Narratology and Narrative Theory

Fall 1999
Instructor:  David Herman
Tompkins 230
Phone:  919.515.4150
E-mail:  dherman@unity.ncsu.edu
Homepage:  http://www4.ncsu.edu/~dherman

Description:

Over the past couple of decades, "narrative," a multifaceted object of inquiry, has moved to the forefront of research in the humanistic and social-scientific disciplines.  As accounts of what happened to particular people in particular circumstances and with specific consequences, stories have been recognized as a basic human strategy for coming to terms with time, process, and change.  Accordingly, this course is designed to have broad-based appeal for graduate students interested in linguistics, cognitive and computer science, film, design, and rhetoric as well as those specializing in literature and literary theory.  The course aims to shed light on narrative as a cognitive style and discourse genre as much as a resource for literary writing.
 The course will acquaint students with basic concepts and methods used in the analysis of stories.  We begin with Aristotle, move through relatively early literary-critical approaches to narrative, turn then to work in the traditions of structuralist narratology and sociolinguistics, and conclude with a focus on more recent developments in narrative theory, including rhetorical approaches, feminist approaches, cognitive-scientific approaches, ethical approaches, and film-theoretical approaches.  Class meetings will intermix lecture and discussion and will use the assigned readings to highlight such topics as the fundamental ingredients of stories; the way strings of events can be built into narrative sequences; theories about characters or narrative agents; the concept of "audience" in narrative analysis; narratives' use of dialogue and reported speech; representations of space and time in stories; and the relationship between narrative and fictionality.  You will be asked to work with different kinds of narratives, both literary (Henry James' The Turn of the Screw has been selected as a sample text) and non-literary (e.g., stories told in conversational contexts or during interviews, as well as films, comic books or strips, episodes of television shows, hypertexts or interactive fictions, etc.).  Students will use stories of these sorts as practice texts in connection with the various theories studied.

## Instruction A:
Print the portion of the narrative theory course description starting with "Over the past" and going on through "for literary writing.", word for word.
## Instruction B:
Proceed with the narrative theory course description, picking up right after its final sentence.
The lines after this point are drawn from a separate source.

## Excerpted records:

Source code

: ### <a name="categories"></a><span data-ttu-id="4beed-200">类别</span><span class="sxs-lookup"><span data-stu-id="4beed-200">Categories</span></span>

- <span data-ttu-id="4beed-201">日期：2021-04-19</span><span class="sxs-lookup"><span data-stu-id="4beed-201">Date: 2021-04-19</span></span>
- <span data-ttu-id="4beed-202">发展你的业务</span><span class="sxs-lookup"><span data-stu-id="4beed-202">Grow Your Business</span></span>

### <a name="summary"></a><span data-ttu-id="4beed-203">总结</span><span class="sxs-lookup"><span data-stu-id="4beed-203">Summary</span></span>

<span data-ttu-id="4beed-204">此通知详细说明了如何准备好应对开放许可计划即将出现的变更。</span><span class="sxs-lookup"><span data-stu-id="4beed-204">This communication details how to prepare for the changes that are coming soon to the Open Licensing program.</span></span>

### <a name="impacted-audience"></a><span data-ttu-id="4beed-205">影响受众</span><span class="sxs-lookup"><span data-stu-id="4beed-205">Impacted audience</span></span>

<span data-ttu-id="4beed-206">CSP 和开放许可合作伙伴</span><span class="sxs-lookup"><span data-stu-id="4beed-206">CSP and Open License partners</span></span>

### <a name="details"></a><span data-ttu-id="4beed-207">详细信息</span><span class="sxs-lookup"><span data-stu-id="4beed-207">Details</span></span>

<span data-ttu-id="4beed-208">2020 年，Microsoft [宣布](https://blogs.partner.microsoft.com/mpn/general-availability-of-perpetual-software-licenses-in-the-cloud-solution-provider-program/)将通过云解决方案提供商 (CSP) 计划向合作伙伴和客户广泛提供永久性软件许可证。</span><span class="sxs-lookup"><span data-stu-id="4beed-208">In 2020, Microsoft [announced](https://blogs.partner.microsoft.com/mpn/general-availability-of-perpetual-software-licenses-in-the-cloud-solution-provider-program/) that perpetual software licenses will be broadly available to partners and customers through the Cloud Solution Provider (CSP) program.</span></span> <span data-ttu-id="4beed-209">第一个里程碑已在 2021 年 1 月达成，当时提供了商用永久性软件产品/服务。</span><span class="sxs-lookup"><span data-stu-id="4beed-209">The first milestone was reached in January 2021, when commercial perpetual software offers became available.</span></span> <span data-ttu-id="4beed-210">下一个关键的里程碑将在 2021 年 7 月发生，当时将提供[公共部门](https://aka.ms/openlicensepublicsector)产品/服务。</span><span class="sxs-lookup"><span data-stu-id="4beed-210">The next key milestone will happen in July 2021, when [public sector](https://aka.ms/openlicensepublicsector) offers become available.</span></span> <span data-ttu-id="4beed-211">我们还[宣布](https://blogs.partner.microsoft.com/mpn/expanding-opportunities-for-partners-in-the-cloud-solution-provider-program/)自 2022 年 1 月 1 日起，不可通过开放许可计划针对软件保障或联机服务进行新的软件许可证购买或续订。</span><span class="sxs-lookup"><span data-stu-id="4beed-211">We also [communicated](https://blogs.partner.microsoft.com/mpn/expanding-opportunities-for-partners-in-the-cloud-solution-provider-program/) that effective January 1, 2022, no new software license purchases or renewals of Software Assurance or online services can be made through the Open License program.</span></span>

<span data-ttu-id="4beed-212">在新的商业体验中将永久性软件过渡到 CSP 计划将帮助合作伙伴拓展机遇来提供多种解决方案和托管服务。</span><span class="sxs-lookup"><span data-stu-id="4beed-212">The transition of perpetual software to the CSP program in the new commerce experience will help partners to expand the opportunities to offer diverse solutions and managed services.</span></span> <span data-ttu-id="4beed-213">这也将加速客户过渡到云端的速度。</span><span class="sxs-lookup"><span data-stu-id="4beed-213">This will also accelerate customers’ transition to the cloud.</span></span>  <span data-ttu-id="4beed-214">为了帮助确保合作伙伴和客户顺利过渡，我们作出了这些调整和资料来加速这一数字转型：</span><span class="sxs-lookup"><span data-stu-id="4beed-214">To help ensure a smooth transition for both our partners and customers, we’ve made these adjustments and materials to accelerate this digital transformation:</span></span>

* * *

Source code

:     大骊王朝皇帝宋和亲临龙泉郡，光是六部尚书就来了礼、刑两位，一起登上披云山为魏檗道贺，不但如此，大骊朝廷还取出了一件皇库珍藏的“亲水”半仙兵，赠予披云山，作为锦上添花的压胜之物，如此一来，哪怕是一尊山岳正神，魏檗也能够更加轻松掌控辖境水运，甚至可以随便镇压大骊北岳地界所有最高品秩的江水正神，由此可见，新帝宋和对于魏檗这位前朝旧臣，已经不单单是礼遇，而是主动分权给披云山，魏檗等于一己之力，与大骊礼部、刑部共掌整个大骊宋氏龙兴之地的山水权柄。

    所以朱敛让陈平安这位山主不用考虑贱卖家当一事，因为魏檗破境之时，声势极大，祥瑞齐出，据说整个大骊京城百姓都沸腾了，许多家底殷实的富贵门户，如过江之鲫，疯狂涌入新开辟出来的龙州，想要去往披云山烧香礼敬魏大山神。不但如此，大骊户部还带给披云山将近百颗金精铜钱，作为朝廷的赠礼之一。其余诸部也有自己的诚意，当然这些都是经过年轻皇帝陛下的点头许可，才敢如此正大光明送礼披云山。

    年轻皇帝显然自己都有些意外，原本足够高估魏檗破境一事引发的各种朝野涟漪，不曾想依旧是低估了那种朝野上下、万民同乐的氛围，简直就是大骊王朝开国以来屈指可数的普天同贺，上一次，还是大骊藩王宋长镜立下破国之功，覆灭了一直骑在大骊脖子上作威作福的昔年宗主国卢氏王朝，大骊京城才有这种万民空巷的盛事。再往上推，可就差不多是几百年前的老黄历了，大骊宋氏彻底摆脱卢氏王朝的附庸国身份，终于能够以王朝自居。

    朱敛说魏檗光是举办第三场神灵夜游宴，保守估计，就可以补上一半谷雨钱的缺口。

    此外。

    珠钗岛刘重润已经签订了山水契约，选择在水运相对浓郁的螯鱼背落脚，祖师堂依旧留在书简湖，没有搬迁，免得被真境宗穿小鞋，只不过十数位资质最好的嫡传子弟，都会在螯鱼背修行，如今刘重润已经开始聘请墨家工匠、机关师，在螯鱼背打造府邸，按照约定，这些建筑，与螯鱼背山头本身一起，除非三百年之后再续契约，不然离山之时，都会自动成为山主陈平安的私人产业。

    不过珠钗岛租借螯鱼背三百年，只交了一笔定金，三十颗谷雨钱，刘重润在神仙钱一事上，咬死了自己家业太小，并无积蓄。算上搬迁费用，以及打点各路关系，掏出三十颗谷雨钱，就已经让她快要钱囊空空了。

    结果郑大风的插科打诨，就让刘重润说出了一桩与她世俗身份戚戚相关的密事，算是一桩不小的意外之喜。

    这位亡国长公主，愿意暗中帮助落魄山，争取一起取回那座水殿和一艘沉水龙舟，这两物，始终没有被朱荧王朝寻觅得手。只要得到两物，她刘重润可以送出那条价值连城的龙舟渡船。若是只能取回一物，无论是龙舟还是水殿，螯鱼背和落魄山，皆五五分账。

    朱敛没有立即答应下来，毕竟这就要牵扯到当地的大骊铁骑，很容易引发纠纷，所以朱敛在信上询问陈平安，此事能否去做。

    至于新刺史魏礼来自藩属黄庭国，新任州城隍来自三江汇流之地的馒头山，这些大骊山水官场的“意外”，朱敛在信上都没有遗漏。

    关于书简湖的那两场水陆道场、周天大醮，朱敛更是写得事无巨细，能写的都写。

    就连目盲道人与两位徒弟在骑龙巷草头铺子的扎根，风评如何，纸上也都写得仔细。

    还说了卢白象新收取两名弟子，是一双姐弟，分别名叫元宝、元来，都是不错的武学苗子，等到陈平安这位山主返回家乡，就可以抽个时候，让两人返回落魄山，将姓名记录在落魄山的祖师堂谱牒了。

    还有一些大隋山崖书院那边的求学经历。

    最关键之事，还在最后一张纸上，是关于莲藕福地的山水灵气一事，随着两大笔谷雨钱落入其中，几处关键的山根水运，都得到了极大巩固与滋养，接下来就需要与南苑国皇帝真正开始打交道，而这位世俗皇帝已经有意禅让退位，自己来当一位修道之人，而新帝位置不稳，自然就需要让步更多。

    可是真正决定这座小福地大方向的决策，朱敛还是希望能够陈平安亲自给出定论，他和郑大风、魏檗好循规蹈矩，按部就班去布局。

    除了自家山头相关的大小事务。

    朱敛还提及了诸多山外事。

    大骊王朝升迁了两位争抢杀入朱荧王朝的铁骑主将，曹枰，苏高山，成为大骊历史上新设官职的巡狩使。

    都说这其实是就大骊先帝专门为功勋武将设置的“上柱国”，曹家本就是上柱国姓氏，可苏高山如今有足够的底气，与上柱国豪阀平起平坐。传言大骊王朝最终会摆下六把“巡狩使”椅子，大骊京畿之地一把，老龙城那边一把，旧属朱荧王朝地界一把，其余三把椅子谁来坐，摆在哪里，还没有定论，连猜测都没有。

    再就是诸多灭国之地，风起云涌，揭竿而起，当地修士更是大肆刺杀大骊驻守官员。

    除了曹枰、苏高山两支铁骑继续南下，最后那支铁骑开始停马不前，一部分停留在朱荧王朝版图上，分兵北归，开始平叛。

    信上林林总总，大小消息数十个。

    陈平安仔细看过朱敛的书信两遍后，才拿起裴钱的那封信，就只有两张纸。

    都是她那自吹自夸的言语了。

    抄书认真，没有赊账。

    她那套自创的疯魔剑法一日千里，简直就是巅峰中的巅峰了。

## Final answer A:
Over the past couple of decades, "narrative," a multifaceted object of inquiry, has moved to the forefront of research in the humanistic and social-scientific disciplines.  As accounts of what happened to particular people in particular circumstances and with specific consequences, stories have been recognized as a basic human strategy for coming to terms with time, process, and change.  Accordingly, this course is designed to have broad-based appeal for graduate students interested in linguistics, cognitive and computer science, film, design, and rhetoric as well as those specializing in literature and literary theory.  The course aims to shed light on narrative as a cognitive style and discourse genre as much as a resource for literary writing.

## Final answer B:
 Requirements include two oral presentations; two short essays in which students draw on the assigned readings to analyze a narrative; and a final research paper, an oral version of which will be presented as part of a colloquium on Narratology and Narrative Theory held at the end of the term.

Syllabus:

English 586.001
Narratology and Narrative Theory
Fall 1999, MW 6:00 - 7:15
Instructor:  David Herman
Tompkins 230
Office hours:  MWF 3:45 - 5:00; H 3:00 - 5:00;
 and by appointment
Phone:  515.4150
E-mail:  dherman@unity.ncsu.edu

Texts:
 

  • David Herman (ed.), Narratologies: New Perspectives on Narrative Analysis.  OSU Press, 1999.  (Abbreviated as Narratologies on syllabus)
  • Henry James, The Turn of the Screw.  Bedford Books (St. Martin's Press), 1995.
  • Wallace Martin, Recent Theories of Narrative.  Cornell U Press, 1986.  (Abbreviated as  "Martin" on syllabus)
  • Susana Onega and José Ángel García Landes, Narratology:  An Introduction.  Longman,  1996. (Abbreviated as "Onega" on syllabus)
  • Gerald Prince, A Dictionary of Narratology.  U of Nebraska Press, 1987.
  • Shlomith Rimmon-Kenan, Narrative Fiction:  Contemporary Poetics.  Routledge, 1989 [1983].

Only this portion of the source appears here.